I like being right. Most of us do, don’t we?
Yet there have been a few too many times in the last few years where I have hoped, desperately hoped, that I was wrong.
When our paediatrician first mentioned mucopolysaccharidosis to us, I of course googled it. I saw pictures of other children with this progressive disease and I read the symptoms and I knew this was the answer as to why my Pudding was not reaching his development targets. I hoped I was wrong, but I was right.
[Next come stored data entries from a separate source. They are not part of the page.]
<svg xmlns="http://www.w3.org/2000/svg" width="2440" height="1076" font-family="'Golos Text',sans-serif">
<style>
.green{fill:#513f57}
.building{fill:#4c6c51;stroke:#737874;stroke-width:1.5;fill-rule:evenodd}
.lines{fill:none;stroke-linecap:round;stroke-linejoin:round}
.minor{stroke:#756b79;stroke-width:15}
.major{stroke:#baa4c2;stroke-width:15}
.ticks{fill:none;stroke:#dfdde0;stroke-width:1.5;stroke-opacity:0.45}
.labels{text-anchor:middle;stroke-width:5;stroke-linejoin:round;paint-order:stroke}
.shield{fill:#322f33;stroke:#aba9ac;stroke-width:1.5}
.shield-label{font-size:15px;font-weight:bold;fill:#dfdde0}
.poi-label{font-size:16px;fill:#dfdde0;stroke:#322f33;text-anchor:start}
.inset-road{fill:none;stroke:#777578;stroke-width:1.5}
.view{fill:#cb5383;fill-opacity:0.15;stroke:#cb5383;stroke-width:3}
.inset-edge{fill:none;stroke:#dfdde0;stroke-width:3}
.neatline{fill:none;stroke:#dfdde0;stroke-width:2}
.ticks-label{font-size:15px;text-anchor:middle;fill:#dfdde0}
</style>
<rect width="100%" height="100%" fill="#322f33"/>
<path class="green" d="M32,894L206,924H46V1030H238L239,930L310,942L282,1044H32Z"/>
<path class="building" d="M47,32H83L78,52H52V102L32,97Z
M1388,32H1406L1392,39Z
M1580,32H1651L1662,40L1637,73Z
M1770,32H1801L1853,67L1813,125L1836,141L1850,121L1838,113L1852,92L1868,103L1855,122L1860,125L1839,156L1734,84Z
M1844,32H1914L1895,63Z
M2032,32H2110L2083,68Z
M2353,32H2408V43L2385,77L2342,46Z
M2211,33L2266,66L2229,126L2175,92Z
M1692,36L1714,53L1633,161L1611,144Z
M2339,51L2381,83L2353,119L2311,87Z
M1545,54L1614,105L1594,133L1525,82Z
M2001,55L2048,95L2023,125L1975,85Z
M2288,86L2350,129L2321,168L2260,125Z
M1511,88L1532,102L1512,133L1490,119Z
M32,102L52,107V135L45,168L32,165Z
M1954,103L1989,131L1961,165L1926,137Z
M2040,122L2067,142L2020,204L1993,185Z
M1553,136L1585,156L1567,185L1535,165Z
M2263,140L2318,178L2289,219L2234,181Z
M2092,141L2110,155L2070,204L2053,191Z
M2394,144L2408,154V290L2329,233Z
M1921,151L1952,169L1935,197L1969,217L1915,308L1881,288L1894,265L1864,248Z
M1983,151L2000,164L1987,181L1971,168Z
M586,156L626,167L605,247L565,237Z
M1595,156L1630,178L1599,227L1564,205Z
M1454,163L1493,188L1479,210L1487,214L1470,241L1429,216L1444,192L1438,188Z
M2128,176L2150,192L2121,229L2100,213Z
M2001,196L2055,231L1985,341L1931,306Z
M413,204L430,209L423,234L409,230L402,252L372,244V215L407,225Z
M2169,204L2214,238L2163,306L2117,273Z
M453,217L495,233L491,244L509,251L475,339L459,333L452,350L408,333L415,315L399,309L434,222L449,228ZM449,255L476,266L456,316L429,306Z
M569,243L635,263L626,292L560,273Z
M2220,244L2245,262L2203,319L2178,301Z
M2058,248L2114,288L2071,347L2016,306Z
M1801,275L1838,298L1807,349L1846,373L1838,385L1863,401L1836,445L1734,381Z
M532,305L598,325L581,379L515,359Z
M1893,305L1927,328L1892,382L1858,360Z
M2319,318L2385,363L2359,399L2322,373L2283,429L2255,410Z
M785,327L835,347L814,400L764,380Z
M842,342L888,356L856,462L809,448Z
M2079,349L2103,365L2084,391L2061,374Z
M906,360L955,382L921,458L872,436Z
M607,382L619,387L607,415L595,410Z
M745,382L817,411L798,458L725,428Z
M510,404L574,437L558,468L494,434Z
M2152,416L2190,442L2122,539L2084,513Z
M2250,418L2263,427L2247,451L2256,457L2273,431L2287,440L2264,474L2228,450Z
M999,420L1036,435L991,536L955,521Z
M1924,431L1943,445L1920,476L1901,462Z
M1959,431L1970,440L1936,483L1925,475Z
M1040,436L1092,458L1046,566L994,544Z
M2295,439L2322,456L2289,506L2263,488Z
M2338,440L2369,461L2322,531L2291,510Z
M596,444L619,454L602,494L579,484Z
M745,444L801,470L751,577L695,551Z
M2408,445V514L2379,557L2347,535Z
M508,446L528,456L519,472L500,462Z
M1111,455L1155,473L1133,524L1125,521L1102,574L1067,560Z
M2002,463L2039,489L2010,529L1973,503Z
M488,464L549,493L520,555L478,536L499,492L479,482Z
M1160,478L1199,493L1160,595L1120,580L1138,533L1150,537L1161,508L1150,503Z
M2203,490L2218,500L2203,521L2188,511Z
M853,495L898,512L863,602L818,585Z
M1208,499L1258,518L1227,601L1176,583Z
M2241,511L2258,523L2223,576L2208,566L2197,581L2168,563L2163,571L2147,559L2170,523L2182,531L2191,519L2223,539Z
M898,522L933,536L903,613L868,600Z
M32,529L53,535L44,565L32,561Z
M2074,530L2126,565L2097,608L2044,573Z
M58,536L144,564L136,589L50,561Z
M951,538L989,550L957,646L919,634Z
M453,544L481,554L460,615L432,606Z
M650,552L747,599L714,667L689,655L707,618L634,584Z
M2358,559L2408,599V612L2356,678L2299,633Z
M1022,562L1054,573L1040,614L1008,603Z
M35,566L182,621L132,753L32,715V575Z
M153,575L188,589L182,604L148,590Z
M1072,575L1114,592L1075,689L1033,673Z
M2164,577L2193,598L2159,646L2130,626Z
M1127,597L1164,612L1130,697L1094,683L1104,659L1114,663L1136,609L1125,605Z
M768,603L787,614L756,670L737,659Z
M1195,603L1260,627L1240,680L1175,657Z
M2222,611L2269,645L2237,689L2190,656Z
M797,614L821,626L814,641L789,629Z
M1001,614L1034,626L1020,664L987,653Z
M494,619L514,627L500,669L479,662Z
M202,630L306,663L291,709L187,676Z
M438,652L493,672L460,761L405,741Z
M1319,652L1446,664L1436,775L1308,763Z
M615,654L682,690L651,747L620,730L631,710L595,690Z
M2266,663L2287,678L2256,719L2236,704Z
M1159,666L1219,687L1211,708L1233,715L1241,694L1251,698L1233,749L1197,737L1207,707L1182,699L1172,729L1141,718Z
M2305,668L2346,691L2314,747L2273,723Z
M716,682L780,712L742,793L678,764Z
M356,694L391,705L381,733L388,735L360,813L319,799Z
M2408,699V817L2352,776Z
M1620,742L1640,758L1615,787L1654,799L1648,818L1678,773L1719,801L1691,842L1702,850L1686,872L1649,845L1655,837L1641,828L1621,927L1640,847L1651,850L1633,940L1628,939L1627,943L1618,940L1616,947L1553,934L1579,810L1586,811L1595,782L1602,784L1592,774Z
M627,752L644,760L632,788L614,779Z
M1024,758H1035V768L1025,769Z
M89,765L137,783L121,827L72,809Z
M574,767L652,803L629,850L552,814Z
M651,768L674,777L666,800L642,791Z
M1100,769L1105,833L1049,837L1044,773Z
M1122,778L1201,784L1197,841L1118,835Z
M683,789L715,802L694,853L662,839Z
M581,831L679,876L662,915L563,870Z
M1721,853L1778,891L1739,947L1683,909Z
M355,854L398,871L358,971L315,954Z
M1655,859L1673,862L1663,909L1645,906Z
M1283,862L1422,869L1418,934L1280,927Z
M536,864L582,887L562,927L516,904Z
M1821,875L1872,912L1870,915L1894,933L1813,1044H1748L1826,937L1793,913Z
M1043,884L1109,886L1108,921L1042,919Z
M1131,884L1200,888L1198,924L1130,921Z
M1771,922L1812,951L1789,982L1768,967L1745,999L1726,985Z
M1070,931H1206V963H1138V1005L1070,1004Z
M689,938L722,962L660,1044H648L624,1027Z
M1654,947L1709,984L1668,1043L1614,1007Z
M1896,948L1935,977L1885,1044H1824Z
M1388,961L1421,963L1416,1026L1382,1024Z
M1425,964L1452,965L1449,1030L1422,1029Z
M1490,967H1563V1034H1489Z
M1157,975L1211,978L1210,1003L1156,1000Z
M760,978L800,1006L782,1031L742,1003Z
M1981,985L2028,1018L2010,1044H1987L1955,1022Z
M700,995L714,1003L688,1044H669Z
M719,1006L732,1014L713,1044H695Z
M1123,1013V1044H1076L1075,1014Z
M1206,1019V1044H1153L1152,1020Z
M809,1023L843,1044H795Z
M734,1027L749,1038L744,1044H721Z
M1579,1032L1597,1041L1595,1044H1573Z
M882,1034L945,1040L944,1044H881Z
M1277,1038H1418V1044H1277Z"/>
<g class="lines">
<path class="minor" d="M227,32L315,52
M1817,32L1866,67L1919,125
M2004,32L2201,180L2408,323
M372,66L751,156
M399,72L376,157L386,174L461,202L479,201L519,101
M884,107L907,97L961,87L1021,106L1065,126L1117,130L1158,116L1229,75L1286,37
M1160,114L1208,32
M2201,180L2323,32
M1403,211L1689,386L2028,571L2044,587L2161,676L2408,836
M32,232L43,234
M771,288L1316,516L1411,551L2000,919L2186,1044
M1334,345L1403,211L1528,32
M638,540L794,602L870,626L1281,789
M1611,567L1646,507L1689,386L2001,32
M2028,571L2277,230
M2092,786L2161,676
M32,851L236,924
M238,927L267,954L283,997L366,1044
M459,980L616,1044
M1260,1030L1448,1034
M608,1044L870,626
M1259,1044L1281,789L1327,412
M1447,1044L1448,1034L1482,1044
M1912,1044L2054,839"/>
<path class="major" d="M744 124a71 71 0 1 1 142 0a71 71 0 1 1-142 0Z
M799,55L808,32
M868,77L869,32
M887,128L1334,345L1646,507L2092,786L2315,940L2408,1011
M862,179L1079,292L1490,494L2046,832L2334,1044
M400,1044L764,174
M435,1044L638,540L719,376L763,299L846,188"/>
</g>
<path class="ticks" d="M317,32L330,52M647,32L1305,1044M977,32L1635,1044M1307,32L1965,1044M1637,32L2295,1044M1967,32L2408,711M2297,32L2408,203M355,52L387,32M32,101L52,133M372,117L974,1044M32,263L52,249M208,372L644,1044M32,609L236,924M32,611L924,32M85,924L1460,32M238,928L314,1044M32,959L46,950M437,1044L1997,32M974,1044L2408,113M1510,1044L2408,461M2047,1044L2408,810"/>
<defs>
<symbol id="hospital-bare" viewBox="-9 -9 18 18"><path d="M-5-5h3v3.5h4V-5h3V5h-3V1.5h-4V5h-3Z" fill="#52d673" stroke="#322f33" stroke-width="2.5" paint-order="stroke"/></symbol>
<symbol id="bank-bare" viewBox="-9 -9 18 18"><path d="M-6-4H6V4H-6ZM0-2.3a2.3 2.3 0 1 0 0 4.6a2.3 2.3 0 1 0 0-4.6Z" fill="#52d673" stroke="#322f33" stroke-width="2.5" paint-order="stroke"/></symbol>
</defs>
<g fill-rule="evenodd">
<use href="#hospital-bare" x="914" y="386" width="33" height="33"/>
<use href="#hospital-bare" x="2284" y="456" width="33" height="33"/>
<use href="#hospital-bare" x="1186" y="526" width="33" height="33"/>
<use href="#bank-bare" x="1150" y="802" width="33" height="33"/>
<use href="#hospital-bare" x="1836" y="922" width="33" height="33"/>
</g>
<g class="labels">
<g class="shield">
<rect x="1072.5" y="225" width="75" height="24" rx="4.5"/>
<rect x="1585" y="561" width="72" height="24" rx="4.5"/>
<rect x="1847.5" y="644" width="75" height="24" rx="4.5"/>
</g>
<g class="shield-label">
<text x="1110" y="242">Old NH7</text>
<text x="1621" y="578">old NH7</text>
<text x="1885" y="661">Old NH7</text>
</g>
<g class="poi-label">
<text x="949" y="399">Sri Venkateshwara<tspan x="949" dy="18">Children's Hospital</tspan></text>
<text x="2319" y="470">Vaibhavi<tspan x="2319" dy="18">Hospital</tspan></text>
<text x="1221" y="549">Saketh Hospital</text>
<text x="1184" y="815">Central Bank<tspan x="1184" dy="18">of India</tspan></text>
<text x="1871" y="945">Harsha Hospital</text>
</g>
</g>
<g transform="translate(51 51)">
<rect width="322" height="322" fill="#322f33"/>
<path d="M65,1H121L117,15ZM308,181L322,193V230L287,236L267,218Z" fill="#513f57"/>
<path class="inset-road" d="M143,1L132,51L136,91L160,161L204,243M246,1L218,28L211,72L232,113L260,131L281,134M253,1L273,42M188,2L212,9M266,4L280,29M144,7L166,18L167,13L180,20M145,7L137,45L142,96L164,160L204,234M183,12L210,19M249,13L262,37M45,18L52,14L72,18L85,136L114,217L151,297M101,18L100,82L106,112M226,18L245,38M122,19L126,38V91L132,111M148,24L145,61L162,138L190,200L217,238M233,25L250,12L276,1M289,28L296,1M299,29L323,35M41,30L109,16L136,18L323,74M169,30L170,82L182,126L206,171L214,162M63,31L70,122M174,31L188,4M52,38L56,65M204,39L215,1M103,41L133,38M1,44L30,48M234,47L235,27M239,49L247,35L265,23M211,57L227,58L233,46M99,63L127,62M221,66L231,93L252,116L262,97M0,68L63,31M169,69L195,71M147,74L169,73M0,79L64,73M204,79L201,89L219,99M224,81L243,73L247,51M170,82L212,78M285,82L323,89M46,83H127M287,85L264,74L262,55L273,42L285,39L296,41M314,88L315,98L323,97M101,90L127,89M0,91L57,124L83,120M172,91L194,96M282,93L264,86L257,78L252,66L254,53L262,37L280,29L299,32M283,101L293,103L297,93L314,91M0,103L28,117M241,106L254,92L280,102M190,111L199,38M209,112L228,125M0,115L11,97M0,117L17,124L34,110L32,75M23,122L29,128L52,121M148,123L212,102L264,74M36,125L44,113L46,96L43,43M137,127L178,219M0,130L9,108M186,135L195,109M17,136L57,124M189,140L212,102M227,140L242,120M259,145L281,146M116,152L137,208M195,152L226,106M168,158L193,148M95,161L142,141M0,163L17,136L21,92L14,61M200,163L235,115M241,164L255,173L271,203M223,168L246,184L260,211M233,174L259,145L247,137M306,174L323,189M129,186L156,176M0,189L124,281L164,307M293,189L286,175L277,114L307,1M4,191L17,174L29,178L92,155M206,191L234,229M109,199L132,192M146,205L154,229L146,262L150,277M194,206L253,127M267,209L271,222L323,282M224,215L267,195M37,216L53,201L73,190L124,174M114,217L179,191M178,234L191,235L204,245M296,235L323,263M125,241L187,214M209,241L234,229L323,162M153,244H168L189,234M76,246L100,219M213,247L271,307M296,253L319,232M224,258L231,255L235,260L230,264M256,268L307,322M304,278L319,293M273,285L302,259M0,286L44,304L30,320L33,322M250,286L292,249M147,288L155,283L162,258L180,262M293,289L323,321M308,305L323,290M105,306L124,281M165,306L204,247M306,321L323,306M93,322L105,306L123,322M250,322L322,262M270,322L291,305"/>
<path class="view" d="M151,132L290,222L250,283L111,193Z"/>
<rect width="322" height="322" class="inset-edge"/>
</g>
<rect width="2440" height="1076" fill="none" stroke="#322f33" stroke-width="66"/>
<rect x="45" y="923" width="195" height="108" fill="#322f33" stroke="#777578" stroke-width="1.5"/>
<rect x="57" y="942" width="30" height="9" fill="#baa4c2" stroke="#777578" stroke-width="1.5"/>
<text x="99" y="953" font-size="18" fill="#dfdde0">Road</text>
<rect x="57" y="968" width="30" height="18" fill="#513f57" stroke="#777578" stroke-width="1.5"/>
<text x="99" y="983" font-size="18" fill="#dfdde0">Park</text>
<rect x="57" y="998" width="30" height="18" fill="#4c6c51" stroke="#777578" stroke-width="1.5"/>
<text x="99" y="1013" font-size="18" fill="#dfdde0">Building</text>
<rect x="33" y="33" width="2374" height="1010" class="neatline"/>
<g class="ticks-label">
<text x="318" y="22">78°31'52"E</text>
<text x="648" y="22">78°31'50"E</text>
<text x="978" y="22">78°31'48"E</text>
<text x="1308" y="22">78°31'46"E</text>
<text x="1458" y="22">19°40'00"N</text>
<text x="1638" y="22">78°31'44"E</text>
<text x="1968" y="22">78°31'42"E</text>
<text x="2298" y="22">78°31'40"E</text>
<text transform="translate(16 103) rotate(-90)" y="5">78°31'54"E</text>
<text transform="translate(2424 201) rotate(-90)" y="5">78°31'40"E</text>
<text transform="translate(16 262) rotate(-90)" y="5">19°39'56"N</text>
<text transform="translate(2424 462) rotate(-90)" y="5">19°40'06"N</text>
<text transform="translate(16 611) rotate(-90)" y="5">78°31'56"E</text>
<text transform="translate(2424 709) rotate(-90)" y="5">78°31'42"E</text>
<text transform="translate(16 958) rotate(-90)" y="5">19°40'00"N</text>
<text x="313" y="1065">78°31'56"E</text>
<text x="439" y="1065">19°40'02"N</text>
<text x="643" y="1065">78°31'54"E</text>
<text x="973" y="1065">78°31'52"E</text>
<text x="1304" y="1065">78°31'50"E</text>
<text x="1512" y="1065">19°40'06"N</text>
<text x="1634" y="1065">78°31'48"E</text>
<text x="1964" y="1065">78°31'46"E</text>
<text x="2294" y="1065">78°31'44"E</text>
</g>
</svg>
They checked his DNA to see whether he was likely to have the severe form. I had done my reading and I knew that those on the milder end of the condition rarely had development delay. I watched my son having reactions to this new enzyme in his body, I tracked every struggle and his difficulties gaining new skills. Deep down I knew that he had the severe form that meant a gradual loss of skills – the ability to walk, talk, even to swallow. And death in his teenage years. I hoped I was wrong, but I was right.
Pudding got on a clinical trial for a new form of the enzyme to help his brain. It has already halted the disease progression in a number of boys and we knew it would give our son a chance at life again. The drug is delivered by a special portacath that lies just under his skin and connects to the space around his spinal cord. For a while now I’ve been worried that this wasn’t functioning properly and a CT scan confirmed it this week. The dose hasn’t been getting to where it is supposed to. I hoped I was wrong, but I was right.
Yesterday I thought we were facing another surgery to fix this and I was devastated but today my fears are much worse. Today I heard that from the 1st April, at incredibly short notice, a cost-effectiveness threshold is being brought in by NICE and NHS England for orphan drugs (the name given to drugs that are developed for ultra-rare diseases like MPS). So even after Pudding’s port is fixed, even if the trial has all the data it needs to show success, even if it receives approval by the European Medicines Agency, someone in a suit will decide – based on limited patient numbers and data – whether my son will receive a life-saving medicine or whether we will watch him gradually be taken from us, skill by slowly-disappearing skill.
I have got through the last year by refusing to believe my son will die, and now even that is being taken from me. Writing this has been so difficult as the computer screen keeps disappearing behind my pesky tears that won’t stop coming.
This is not just our story but the story of any family who has been devastated by rare disease. A life-limiting illness is hard enough to deal with. Yet knowing your loved one has a life-limiting illness for which there IS a treatment available which you may not access is harder still.
I hope that if enough people write to their MP in the next few days we can get this decision paused until the impact on families like ours can be properly assessed and considered. Please, please, please prove me right this time.
Update: I have spoken to the office of my MP this morning (Julian Sturdy, York Outer) and he will be making representations to NICE, NHS England and the Department of Health on our behalf. Thank you so much to everyone that has already shown their support. The more MPs that do this, the better.